## EXCERPTED TEXT
**********
Caused by: org.apache.spark.api.python.PythonException: 'ValueError: [E109] Component 'tok2vec' could not be run. Did you forget to call `initialize()`?'. #11847

rafaeloliveirabd · 2022-11-21T17:53:33Z

rafaeloliveirabd
Nov 21, 2022

How to reproduce the behaviour

I'm trying to apply lemmatization on several languages on azure databricks in a dataframe, however, when I use this to do the lemmatiztion:

spark = SparkSession.builder.appName('text-cleaning').getOrCreate()
sql_selection = spark.read.table("hive_metastore.default.table")
df_final = ps.DataFrame(sql_selection)

... (I call a function that cleans the text here and the next line runs) ...

out['clean_text'] = out['clean_text'].apply(lambda row: " ".join([w.lemma_.lower() for w in nlp(row)]))
**********
## MATERIAL PROVIDED
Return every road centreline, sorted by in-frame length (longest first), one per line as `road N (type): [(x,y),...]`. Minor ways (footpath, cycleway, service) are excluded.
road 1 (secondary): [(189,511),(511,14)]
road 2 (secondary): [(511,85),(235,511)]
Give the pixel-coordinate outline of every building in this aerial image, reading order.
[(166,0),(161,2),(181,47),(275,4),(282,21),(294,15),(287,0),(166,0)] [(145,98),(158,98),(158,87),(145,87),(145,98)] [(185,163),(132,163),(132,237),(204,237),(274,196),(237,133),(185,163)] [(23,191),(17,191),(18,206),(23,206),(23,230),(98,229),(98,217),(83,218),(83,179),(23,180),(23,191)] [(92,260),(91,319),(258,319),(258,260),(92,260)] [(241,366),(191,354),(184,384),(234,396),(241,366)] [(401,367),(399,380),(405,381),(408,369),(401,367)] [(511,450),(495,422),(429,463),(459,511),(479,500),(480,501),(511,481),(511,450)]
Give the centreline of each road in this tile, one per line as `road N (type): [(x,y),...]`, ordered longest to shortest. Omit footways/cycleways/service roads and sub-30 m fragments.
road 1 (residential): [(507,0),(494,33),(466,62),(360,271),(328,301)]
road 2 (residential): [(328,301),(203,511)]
**********
## EXERCISE PROMPT
Write the next part of the issue about the spaCy lemmatization error on Databricks, picking up right after its last line. The rows play no part in this exercise.

## TASK RESPONSE
I keep getting this error (in azure databricks notebook):
Caused by: org.apache.spark.api.python.PythonException: 'ValueError: [E109] Component 'tok2vec' could not be run. Did you forget to call initialize()?'.

What does this mean? I can't even access the lemmatized text by doing dataframe.iloc[2,:] for example (if throws the same error)

Also, I'm downloading the language on the same notebook doing this:

%sh python -m spacy download sv_core_news_lg

It seems like this is a spacy issue? Or am I not loading something on the azure databricks?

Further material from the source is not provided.